The fact is all the milestones and events in one’s life – from when you will marry; your parnasah; children; health, the bumpiness or smoothness of your life’s journey – is min Shamayim; it is controlled and decreed by G-d. By delaying or preventing a younger child’s marriage, can parents be viewed as possibly thwarting Hashem’s will? (It might even have been necessary for a younger sibling to marry – in order for the older one to. I have heard several stories of a married sibling setting up an older unmarried sister with someone her spouse knew and suggested. Had the younger sister not married, the second shidduch would not have happened.)
Perhaps Hashem, for reasons no human can ever understand, decided that “Sarah” will marry at 28, and her sister “Leah” at 20. By not allowing Leah to date and meet her zivug, Leah may end up losing her bashert – the one Hashem meant for her to marry. After all, man is given free choice and if it is her parents’ will that children marry in order of their birth, than that G-d-given opportunity may not materialize.
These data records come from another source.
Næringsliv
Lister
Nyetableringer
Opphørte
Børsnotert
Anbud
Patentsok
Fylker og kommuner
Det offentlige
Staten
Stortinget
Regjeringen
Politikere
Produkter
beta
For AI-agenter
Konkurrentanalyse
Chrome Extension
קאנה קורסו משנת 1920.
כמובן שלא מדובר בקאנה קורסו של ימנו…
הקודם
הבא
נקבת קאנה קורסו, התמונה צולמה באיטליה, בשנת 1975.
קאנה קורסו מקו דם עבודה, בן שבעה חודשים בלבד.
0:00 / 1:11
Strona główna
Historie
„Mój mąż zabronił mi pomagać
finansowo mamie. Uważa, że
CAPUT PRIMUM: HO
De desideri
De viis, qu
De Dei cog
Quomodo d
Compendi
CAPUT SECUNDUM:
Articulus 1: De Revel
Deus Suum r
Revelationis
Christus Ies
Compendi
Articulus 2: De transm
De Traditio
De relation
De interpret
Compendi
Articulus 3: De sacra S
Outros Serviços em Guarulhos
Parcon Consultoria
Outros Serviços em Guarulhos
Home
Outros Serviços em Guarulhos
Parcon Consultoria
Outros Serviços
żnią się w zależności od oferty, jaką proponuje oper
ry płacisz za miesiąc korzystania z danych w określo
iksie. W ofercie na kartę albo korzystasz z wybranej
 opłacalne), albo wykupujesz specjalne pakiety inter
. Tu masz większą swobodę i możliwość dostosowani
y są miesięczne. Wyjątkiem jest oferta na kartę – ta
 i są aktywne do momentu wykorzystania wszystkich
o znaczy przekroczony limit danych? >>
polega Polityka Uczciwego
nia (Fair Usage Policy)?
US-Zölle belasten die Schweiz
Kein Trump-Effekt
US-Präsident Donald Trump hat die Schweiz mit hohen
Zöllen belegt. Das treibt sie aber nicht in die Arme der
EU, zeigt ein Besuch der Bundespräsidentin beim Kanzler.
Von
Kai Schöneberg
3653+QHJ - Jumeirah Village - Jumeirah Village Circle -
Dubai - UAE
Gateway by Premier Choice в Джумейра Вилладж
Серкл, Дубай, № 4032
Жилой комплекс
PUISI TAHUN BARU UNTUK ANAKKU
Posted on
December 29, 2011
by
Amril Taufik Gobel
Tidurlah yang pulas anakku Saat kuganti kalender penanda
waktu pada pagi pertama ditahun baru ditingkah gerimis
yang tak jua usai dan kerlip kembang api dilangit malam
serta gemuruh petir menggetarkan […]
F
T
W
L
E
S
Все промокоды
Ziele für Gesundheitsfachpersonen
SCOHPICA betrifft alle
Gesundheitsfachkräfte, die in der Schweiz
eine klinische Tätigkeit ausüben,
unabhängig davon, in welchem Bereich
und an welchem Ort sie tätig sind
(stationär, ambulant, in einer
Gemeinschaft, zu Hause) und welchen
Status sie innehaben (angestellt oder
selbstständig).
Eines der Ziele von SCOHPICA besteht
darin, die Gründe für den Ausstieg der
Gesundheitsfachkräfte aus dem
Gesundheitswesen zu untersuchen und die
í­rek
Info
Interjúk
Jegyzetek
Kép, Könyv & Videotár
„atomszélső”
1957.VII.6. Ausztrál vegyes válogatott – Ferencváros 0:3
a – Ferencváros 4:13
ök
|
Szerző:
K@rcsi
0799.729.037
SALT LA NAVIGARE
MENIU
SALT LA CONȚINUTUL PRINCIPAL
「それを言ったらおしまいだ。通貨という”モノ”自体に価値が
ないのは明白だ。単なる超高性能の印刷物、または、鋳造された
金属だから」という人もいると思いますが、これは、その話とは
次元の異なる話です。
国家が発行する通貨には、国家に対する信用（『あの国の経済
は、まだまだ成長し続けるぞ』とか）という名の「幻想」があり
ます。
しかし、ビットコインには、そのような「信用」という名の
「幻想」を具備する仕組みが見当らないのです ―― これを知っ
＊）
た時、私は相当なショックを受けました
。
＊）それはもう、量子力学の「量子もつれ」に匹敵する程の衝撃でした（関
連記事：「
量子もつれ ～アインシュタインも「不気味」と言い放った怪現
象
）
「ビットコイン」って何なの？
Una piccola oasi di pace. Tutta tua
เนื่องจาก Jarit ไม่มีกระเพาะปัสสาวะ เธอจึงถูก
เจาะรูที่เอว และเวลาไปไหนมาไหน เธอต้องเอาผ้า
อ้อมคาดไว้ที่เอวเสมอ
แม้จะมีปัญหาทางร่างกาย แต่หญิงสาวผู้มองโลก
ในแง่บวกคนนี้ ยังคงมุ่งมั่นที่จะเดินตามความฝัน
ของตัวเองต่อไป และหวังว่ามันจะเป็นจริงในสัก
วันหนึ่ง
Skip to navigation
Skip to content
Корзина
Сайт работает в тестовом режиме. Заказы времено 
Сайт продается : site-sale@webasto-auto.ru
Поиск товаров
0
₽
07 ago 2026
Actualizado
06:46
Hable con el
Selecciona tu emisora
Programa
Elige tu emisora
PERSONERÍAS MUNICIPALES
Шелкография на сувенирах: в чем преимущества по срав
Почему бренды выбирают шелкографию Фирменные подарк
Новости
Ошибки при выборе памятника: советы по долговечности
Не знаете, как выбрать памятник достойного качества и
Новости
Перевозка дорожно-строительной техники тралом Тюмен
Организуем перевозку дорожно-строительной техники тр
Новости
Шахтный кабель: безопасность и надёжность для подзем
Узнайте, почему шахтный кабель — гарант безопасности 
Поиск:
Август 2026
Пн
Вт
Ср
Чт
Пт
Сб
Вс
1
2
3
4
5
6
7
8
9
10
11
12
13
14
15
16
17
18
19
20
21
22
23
I have a vague memory of speaking to someone who was rather adamant about sticking to the birth order, insisting that there was a halachic basis for that. All I know was that Yaacov had no halachic issues when he chose Rachel, the younger sister, to be his wife. It was Lavan who insisted that Yaacov marry his oldest daughter first. Should we follow the rules of a vile rashah like Lavan?
Why should kids marry according to their birth position – oldest first and down the line? In real life are siblings niftar oldest to youngest? Maybe someone marrying at 35 will enjoy 50 years of marriage, yet a sibling years younger who married at 19 will only have 25 years of wedded life because of a death. Why hold anyone back – no one knows the future.
Sadly, in the last few weeks, I have heard of young people in their 20’s and early 30’s who due to a very sudden illness, a life-threatening disease, or an accident left this world too soon. Most had very young children. Their bereft parents have the comfort of knowing the niftar(ess) left a legacy, had created worlds with each child they gave life to. What if hypothetically some had not married, or married years later than necessary because their stepping into the parsha was put on hold for an older sibling? They might have died single, or having been married a relatively short time, not leave children to survive them and be their continuation.
In today’s very difficult shidduch scene, adding another “fence” is counterproductive and unfairly jeopardizes the other children’s ability to marry.
Hashem is the ultimate matchmaker and has His master plan in terms of shidduchim and who will marry whom and when. Parents, and the older sibling in the family who wants to marry according to birth order, should, after a reasonable time, remove their man-made obstacles and let Hashem’s will take over.